Gentamicin: The pharmacokinetics of linezolid or gentamicin are not altered when administered together.
Rifampicin: The effect of rifampin on the pharmacokinetics of linezolid was studied in sixteen healthy adult male volunteers administered linezolid 600 mg twice daily for 2.5 days with and without rifampin 600 mg once daily for 8 days. Rifampin decreased the linezolid Cmax and AUC by a mean 21% [90% CI, 15, 27] and a mean 32% [90% CI, 27, 37], respectively. The mechanism of this interaction and its clinical significance are unknown.
Monoamine Oxidase Inhibition: Linezolid is a reversible, nonselective inhibitor of monoamine oxidase. Therefore, linezolid has the potential for interaction with adrenergic and serotonergic agents.
Adrenergic Agents: A significant pressor response has been observed in normal adult subjects receiving linezolid and tyramine doses of >100 mg. Therefore, patients receiving linezolid need to avoid consuming large amounts of foods or beverages with high tyramine content (see Information for Patients under Precautions).

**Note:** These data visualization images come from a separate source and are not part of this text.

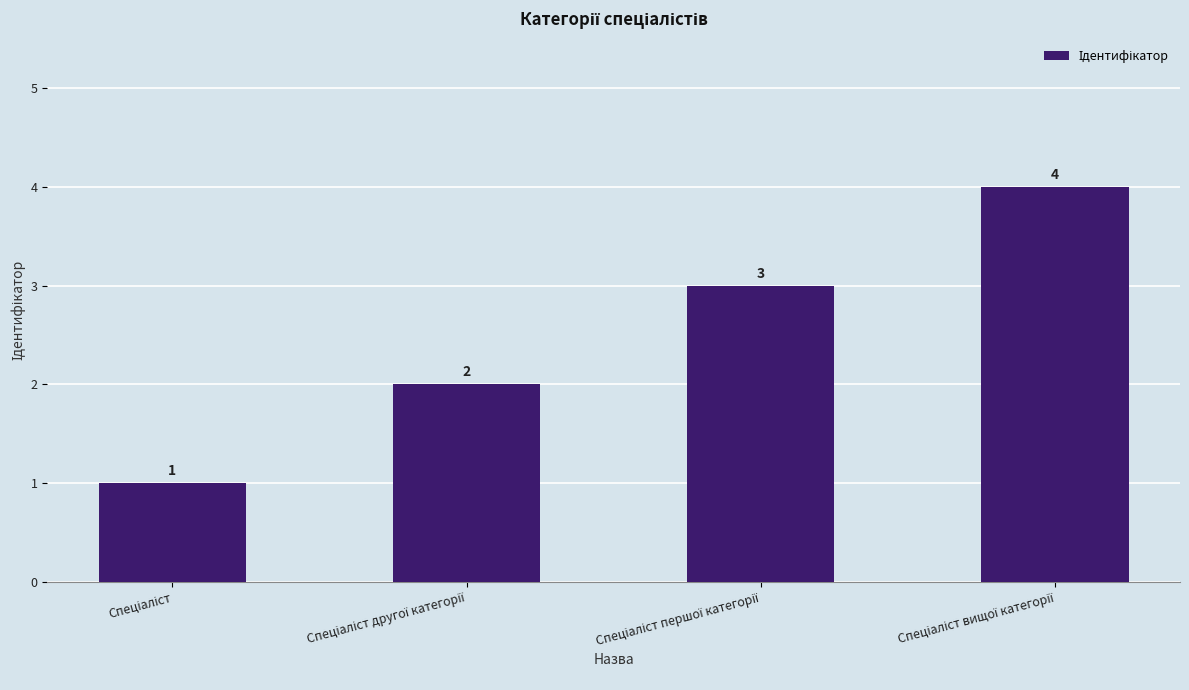

What is the value of the 3rd bar from the left?

3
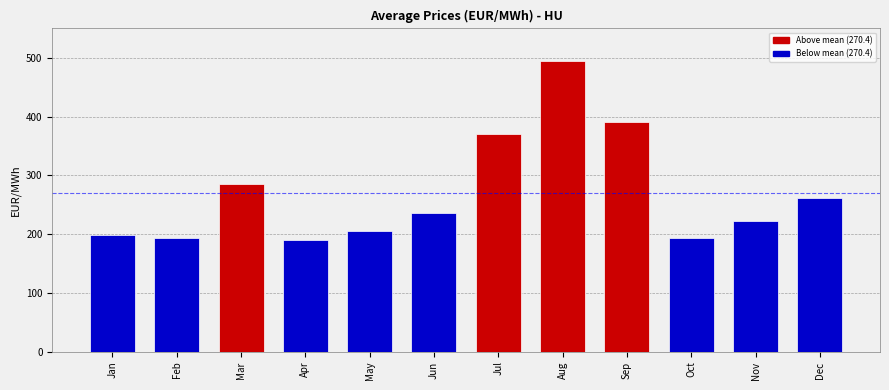

What is the ratio of the value at Jan to the value at Oct?

1.0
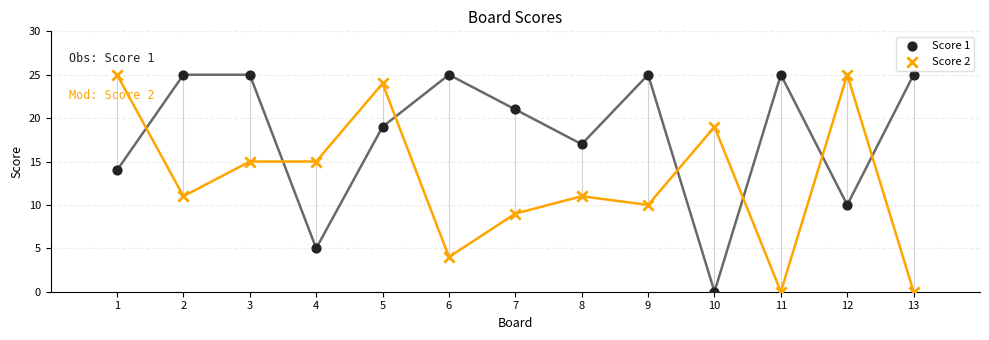

What are all the series names shown in the legend?

Score 1, Score 2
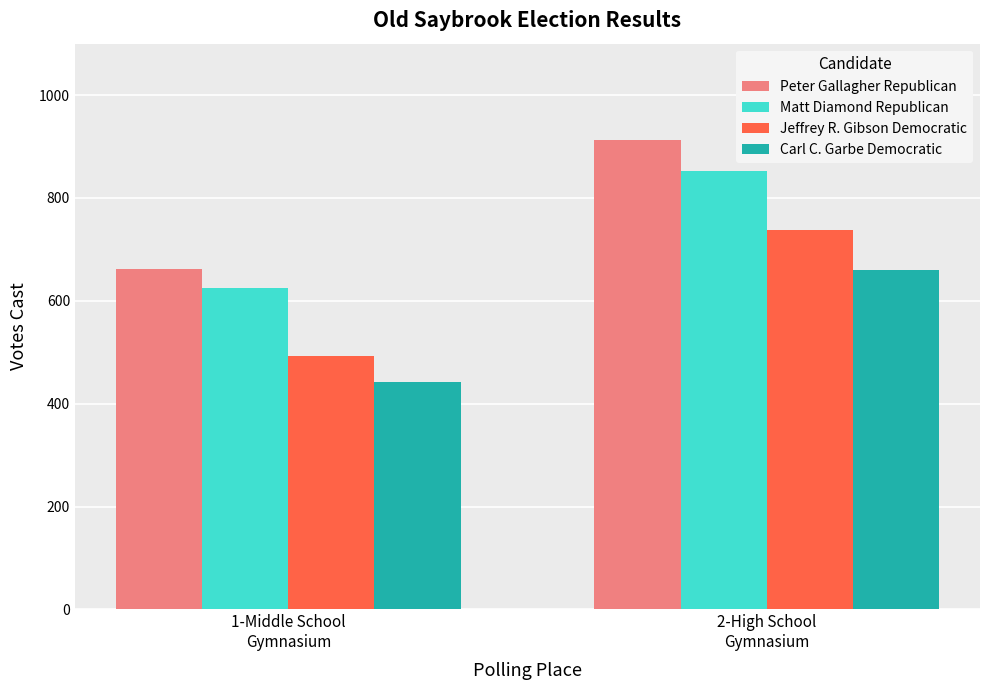

Reading left to right, extract all data points from this chart.

Peter Gallagher Republican: 1-Middle School
Gymnasium=662	2-High School
Gymnasium=913
Matt Diamond Republican: 1-Middle School
Gymnasium=624	2-High School
Gymnasium=852
Jeffrey R. Gibson Democratic: 1-Middle School
Gymnasium=492	2-High School
Gymnasium=737
Carl C. Garbe Democratic: 1-Middle School
Gymnasium=442	2-High School
Gymnasium=659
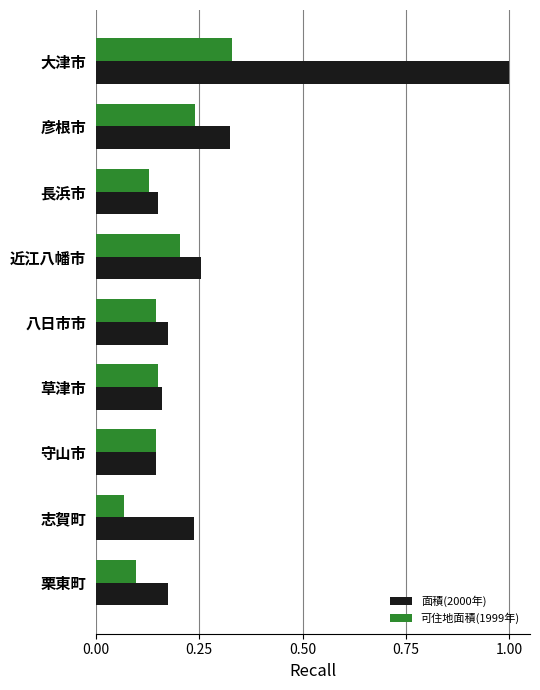

What is the sum of the 面積(2000年) values at 志賀町 and 大津市?

1.2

A reversible enhancement of the pressor response of either pseudoephedrine HCl (PSE) or phenylpropanolamine HCl (PPA) is observed when linezolid is administered to healthy normotensive subjects (see Interactions). A similar study has not been conducted in hypertensive patients. The interaction studies conducted in normotensive subjects evaluated the blood pressure and heart rate effects of placebo, PPA or PSE alone, linezolid alone, and the combination of steady-state linezolid (600 mg every 12 hrs for 3 days) with 2 doses of PPA (25 mg) or PSE (60 mg) given 4 hrs apart. Heart rate was not affected by any of the treatments. Blood pressure was increased with both combination treatments. Maximum blood pressure levels were seen 2-3 hrs after the 2nd dose of PPA or PSE, and returned to baseline 2-3 hrs after peak. The results of the PPA study follow, showing the mean (and range) maximum systolic blood pressure in mmHg: Placebo = 121 (103-158); linezolid alone = 120 (107-135); PPA alone = 125 (106-139); PPA with linezolid = 147 (129-176). The results from the PSE study were similar to those in the PPA study. The mean maximum increase in systolic blood pressure over baseline was 32 mmHg (range: 20-52 mmHg) and 38 mmHg (range: 18-79 mmHg) during co-administration of linezolid with pseudoephedrine or phenylpropanolamine, respectively.
Serotonergic Agents: The potential drug-drug interaction with dextromethorphan was studied in healthy volunteers. Subjects were administered dextromethorphan (two 20-mg doses given 4 hrs apart) with or without linezolid. No serotonin syndrome effects (confusion, delirium, restlessness, tremors, blushing, diaphoresis, hyperpyrexia) have been observed in normal subjects receiving linezolid and dextromethorphan. The effects of other serotonin re-uptake inhibitors have not been studied.
Toxicology: Animal Pharmacology: Target organs of linezolid toxicity were similar in juvenile and adult rats and dogs. Dose and time-dependent myelosuppression, as evidenced by bone marrow hypocellularity/decreased hematopoiesis, decreased extramedullary hematopoiesis in spleen and liver, and decreased levels of circulating erythrocytes, leukocytes and platelets have been seen in animal studies. Lymphoid depletion occurred in thymus, lymph nodes and spleen. Generally, the lymphoid findings were associated with anorexia, weight loss and suppression of body weight gain, which may have contributed to the observed effects. These effects were observed at exposure levels that are comparable to those observed in some human subjects. The hematopoietic and lymphoid effects were reversible, although in some studies, reversal was incomplete within the duration of the recovery period.